+++ Supplied text
3.3. Case Selection Criteria 

The definition of Software­related fatal failures clarifies what sort of cases we collected        from the “RISKS” Reports. It is also important to define and explain what information        we finally collected out of those cases, to help answer our research questions. The data        of interest includes: 

(11)

Case number: Needed for sorting cases and knowing the exact number of cases, but        also used for more efficient processing of the data during the analysis­phase.  

 

Date(s): Contains the year/s of occurrence of a specific fatal failure. The date/s is/are        an interesting factor in observing whether the fatalities have decreased or increased        over time. It also provides knowledge about when the most fatal failures occurred and        when the first fatal software failures was documented. It is possible that failures have        been occurring during a specific time period, for example between 1982 and 1990. In        cases where the date of the failure is not documented or known, we categorized it as        “Unknown”. 

 

Number of deaths:     Since this research revolves around fatal failures and the number of        fatalities is the key for answering RQ1, the number of deaths is of high significance. It is        one of the most important criteria in the case collection. The collected cases need to        include at least 1 fatality which was caused during or because of the software­related        failure. The number of deaths is needed to calculate the total number of        software­related deaths and for answering the research questions. Cases which have an        unknown number of deaths, are further investigated and either documented or ignored.        If we lack accurate information about the death or cannot show evidence that the death        is directly related to a software failure, then the case is ignored . 

 

Location: As location we consider the geographical part where the failure occurred. A        location is considered either a country, an ocean or sea, or unknown, in case no        information can be acquired about where the software­failure happened. The location        is important for showing the diversity in the failures, observing where the most fatal        failures have taken place and adding knowledge to future investigations. Of course        linking a software­related case with a location, is again based on the documented cases        in the “Risks” Reports. Mostly the location is where the system including the software        was stationed and operated or failed (e.g. airliner crash), not the location where the        software and hardware was manufactured.  

 

Nature of the failure: As nature of a failure we consider the aftermath. What the            software­failure caused and resulted in. The nature of the failure is described shortly        giving an brief overview to the reader about the failure or accident. The nature of the        failure often helps us to define if a death was related to the software or to other factors.        It does not directly answer the research questions, but provides a basis for further        investigation and necessary information in the collection of failures we present. 

 

Main Fault(s) causing the failure:         ​Since software­related failures are complex and        often includes multiple causes, we consider as main faults those who had the biggest        impact in causing the failure. Of course those causes should at least include one        software­related failure, preferably the main cause should be software­related. The       

(12)
++++++
+++ Record excerpts
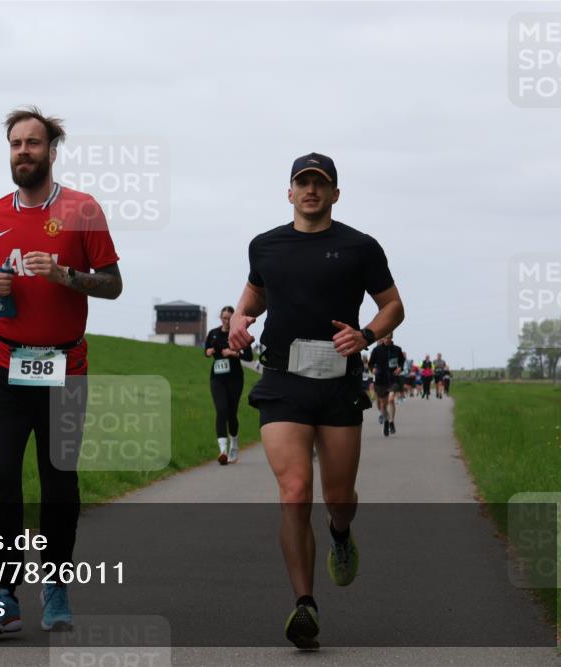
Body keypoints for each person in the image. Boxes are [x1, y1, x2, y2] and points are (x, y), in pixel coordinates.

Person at [229, 153, 404, 650]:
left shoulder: (359, 246)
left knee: (339, 497)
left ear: (334, 194)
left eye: (320, 184)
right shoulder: (265, 245)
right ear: (289, 192)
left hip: (338, 383)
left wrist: (366, 334)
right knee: (294, 489)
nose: (310, 190)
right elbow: (254, 297)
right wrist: (240, 319)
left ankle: (341, 533)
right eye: (301, 183)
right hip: (283, 381)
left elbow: (394, 305)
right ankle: (305, 604)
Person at [0, 107, 122, 635]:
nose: (23, 152)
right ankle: (3, 592)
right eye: (15, 144)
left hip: (64, 366)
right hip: (4, 365)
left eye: (33, 143)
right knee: (2, 478)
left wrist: (66, 275)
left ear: (52, 151)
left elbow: (113, 283)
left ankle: (55, 586)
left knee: (58, 482)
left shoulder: (82, 209)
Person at [205, 306, 254, 464]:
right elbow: (205, 350)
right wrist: (209, 352)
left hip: (235, 378)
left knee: (231, 413)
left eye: (228, 318)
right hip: (217, 378)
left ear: (233, 319)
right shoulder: (213, 333)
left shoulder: (238, 334)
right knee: (221, 411)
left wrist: (233, 353)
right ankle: (222, 450)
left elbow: (249, 356)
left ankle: (234, 444)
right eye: (223, 318)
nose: (225, 321)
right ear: (220, 317)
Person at [368, 336, 406, 436]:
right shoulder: (376, 350)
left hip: (393, 379)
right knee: (383, 406)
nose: (386, 339)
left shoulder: (397, 349)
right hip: (381, 380)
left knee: (391, 399)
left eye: (388, 337)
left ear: (391, 337)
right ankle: (386, 421)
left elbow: (402, 361)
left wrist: (400, 368)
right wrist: (373, 370)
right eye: (385, 338)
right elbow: (370, 363)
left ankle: (391, 422)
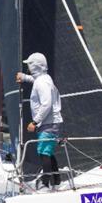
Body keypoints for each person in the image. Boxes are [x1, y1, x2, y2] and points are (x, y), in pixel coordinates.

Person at [16, 52, 64, 191]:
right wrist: (24, 77)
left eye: (30, 66)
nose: (29, 68)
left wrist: (35, 122)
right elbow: (35, 80)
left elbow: (47, 104)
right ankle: (56, 180)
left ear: (35, 66)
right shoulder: (44, 78)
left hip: (49, 123)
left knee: (43, 152)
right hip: (52, 123)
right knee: (48, 151)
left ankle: (45, 183)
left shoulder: (41, 83)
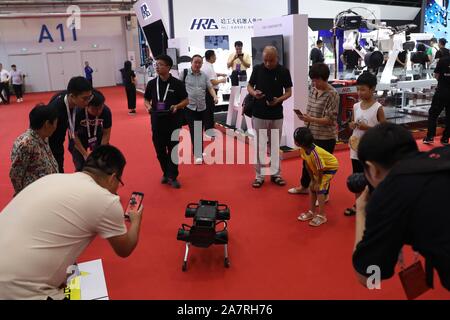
++++++
* [Explore the material]:
[a] Answer from the case selection criteria text:
(i) How are cases categorized when the date of the failure is not documented or known?
(ii) What are the possible kinds of location a case can be given?
(iii) What is the minimum number of fatalities a collected case must include?
[b] Carry on with the case selection criteria text from its last line.
The records are separate material with no connection to the case selection criteria text.

* [Responses by item number]:
[a]
(i) They are categorized as "Unknown."
(ii) A country, an ocean or sea, or unknown.
(iii) At least 1 fatality.

[b]
main faults are as well as the nature of the failure important for further investigation        and valuable information in the failure collection. The main fault is important in        defining the nature of the probable main fault, which will answer one of our main        research questions. While knowing the main cause we can define the nature of the main        fault. The cases investigated must have a software­related fault causing the failure in        order to be collected, since we are interested in those specific cases. Otherwise, they are        not taken into consideration. The main fault can in some cases be unclear or undefined,        although we must know through the information at hand that the case is somehow        software­related in order to be further studied. Defining and understanding the main        causes can be really difficult, especially in advanced aviation or military systems where        many causes and factors are involved. C.W Johnson's “Looking Beyond the Cockpit:        Human Computer Interaction in the Causal Complexes of Aviation Accidents” study [5],        shows how to define probable causes of aviation accidents, information which has been        of great assistance in understanding the causes of such accidents in this thesis.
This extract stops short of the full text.